Lakócsa (Lukovišće / Lukovišče) is a village in Somogy County, Hungary.

==Geography==

It is located near the River Drava, southeast of Barcs, south of Szigetvár and west of Sellye, in approximately the same distance from all the three towns, about 15 kilometers away.

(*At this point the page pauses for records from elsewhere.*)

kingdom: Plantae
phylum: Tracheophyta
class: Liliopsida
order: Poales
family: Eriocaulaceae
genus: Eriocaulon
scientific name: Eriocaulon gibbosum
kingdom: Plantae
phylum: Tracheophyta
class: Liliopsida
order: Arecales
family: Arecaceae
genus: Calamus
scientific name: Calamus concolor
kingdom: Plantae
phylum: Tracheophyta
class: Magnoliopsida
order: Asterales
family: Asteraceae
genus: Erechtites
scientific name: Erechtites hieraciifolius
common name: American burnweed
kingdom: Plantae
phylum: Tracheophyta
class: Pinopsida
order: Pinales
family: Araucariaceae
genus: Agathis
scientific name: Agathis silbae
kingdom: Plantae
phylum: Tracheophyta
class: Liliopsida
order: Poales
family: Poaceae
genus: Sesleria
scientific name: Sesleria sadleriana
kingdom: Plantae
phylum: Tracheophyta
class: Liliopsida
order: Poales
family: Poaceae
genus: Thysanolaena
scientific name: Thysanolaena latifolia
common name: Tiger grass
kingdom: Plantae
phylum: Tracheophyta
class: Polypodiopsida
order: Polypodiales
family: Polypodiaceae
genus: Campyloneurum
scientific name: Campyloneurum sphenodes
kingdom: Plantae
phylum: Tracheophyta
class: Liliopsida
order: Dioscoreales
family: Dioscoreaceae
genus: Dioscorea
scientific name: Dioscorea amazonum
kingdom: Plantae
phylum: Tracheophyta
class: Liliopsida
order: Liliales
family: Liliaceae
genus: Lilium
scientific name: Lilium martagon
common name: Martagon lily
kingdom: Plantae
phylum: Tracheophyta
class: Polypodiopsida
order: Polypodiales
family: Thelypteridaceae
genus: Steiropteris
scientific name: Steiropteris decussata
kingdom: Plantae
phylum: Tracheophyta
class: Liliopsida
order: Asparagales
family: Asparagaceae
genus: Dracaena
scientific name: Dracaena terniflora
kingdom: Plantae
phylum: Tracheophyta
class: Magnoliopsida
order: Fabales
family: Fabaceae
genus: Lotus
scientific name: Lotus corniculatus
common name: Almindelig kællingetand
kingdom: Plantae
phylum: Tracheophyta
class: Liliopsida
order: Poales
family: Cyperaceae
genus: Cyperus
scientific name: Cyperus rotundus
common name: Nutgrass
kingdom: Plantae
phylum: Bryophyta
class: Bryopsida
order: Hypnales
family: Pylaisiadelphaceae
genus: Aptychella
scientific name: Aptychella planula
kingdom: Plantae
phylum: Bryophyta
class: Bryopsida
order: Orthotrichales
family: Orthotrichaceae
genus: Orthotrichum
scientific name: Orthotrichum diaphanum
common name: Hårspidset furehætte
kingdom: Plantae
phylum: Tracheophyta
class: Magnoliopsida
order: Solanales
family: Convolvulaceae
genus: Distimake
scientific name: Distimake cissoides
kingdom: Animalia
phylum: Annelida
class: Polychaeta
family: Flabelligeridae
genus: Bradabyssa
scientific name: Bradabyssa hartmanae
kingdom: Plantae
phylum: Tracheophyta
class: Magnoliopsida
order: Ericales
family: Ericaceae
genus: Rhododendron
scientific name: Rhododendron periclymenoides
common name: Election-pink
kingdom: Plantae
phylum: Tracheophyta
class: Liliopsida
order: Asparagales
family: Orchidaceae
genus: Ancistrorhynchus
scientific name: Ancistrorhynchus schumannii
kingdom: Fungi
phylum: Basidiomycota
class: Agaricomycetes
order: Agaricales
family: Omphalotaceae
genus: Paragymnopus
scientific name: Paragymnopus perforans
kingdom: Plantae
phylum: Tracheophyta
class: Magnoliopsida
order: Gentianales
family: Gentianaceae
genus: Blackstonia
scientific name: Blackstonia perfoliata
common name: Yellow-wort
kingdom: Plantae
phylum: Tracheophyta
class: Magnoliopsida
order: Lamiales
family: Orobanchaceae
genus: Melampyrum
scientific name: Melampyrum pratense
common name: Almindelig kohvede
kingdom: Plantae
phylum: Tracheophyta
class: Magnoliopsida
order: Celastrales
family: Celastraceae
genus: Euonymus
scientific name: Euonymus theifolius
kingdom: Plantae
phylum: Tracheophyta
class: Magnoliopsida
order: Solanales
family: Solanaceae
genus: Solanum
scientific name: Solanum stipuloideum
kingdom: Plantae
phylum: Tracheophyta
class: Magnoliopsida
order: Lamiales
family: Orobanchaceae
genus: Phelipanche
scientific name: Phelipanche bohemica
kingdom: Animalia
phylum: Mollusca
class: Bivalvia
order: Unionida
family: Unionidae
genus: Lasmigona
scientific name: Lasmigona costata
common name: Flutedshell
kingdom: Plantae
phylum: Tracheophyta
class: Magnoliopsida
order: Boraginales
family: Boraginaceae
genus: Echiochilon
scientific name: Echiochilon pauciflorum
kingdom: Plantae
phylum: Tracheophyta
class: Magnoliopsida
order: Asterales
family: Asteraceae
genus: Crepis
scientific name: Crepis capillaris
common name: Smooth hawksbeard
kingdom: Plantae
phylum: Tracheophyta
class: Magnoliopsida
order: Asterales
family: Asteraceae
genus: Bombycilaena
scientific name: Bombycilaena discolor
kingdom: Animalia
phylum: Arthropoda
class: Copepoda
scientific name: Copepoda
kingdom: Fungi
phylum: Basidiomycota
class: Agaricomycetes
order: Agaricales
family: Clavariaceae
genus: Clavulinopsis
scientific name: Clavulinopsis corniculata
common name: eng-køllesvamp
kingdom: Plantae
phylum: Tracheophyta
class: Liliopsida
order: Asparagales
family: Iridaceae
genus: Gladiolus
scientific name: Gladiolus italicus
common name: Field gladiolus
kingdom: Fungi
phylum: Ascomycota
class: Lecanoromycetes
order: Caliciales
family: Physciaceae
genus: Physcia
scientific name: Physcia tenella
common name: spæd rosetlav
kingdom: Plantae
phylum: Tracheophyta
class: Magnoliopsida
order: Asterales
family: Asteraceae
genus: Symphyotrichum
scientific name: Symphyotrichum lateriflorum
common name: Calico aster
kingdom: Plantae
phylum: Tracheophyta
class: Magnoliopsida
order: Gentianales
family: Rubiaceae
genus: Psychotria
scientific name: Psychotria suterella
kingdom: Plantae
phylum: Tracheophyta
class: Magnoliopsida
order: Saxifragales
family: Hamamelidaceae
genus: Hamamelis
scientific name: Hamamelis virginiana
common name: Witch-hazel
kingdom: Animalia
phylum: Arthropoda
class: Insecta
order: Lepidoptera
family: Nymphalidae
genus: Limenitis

Its neighbors are from north Teklafalu and Endrőc, from east Drávafok, from south Felsőszentmárton, from southwest Szentborbás, from west Tótújfalu and from northwest Potony.

==History==
The settlement was first mentioned in 1565–1566 in the Turkish treasury dispatch list as Lankofcse. In 1571 there were only 5 tax payers of the Ottoman Porte in the village. In 1660 the Pannonhalma Abbey mentioned Lakócsa as the possession of the Custodiatus of the Diocese of Székesfehérvár. In 1715 the village was owned by the Zselicszentjakab Abbey. In 1748 it came under the rule of the treasury of the Habsburg Empire. According to the 1849 census it had 804 Roman Catholic Croatian residents. There was a huge conflagration in 1863 when half of the houses of Lakócsa burnt down. The settlement was known for its cattle and beef.